What have you got to hide?

It’s quite difficult to write a vaguely topical column that doesn’t risk offending someone, and these days there are so many sensitive minorities one has to worry about. Virtually everyone, in fact, apart from fat people, who are apparently fair game for anything. Though this may be a special editorial dispensation because I am, as my tailor kindly put it last week, ‘a little portly’ myself. After all, comedians from minority groups seem to be free to describe themselves in words that would provoke riots if they were used by outsiders.

During the eight weeks that I’ve been away, pondering on these matters, I’ve channelled all my creative energies into growing a beard. I knew it had worked when I spent an hour or so having lunch at the next table to the esteemed editor of this paper, and he completely failed to recognise me. So I reckon I should be pretty safe if this article results in the declaration of a fatwa by, say, the members of the Alnwick & Rothbury Secret Eaters pie-guzzling club. With my beard and newish multi-focal glasses, the biggest risk I now run will be from bowler-hatted extremists mistaking me for Gerry Adams.

I’m a bit of a pognophobe myself, ironically.
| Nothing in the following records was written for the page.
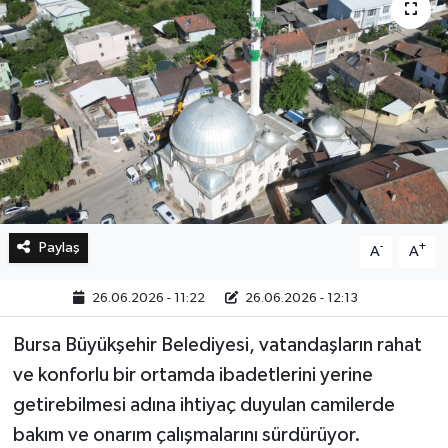
Bilim, Teknoloji
Paylaş
-
+
A
A
26.06.2026 - 11:22
26.06.2026 - 12:13
Bursa Büyükşehir Belediyesi, vatandaşların rahat
ve konforlu bir ortamda ibadetlerini yerine
getirebilmesi adına ihtiyaç duyulan camilerde
bakım ve onarım çalışmalarını sürdürüyor.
Whenever I see another man with a beard, I think (a) lazy so-and-so, and (b) what has he got to hide? Similar arguments apply to other forms of facial and head covering, whether it be the ubiquitous hoodie, the balaclavas favoured by animal rights fanatics, or the Muslim ladies’ veil. As a libertarian, I think that everyone should be allowed to wear what they like. And if the veil annoys the more rampant female liberationists among us – well, too bad. They could always assert their freedom and independence by wandering around topless, to show the less progressive how it should be done.

Alternatively, if we want to avoid civil war, we could all adopt that old maxim: if you can’t beat them, join them. I mean, which would you rather encounter in Narrowgate as you try to make your way round Alnwick? A Secret Eater in tight leggings and an fcuk T-shirt, or one in a voluminous burka? Exactly. Very slimming, black is. Added to which, extensive tests have proved that it is impossible to insert a pie into the mouth while wearing an outer garment that covers the entire body, apart from a narrow slit for the eyes. Over time, this could prove to be the greatest advance in public health since the discovery of penicillin, and the salvation of the NHS.
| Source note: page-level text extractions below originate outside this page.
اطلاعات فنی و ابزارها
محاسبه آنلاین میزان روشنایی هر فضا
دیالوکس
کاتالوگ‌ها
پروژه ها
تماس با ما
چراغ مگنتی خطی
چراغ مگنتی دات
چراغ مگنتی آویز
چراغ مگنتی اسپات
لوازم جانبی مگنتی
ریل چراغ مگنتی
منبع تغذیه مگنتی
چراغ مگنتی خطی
We could also crack the whole ‘oppression of women’ issue if men started wearing them, too. I’m quite prepared to take a lead on this, if only for the pleasure of thinking how much use the billions of pounds worth of CCTV cameras dotted around the country will be once the burka becomes our universal uniform. It’ll also be great fun when we turn up at our local cop shop to be registered for the Dear Leader’s cherished ID card scheme, and explain that it is against our deepest principles to take them off.
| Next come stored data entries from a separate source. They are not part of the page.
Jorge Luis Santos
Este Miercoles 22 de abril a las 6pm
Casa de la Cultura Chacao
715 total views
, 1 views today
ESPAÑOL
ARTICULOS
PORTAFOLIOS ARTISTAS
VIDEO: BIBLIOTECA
There are plenty of empty shops in Alnwick (though not as many as there will be once Aldi and Sainsbury’s open up) and as a public service and a money-making opportunity, I’m going to take one on as the first north of England branch of Burkas Are Us. We’ll stock a full range of sizes (extra large, huge, enormous) and colours (black, coal, incredibly dark grey). And as a special opening offer, I’ve just procured an unusual line in burkas from the USA. These ones are white, and come complete with a funny pointy hat. I reckon they’ll be just the thing to wear when participating in that other ghastly American import: trick or treating on Hallowe’en.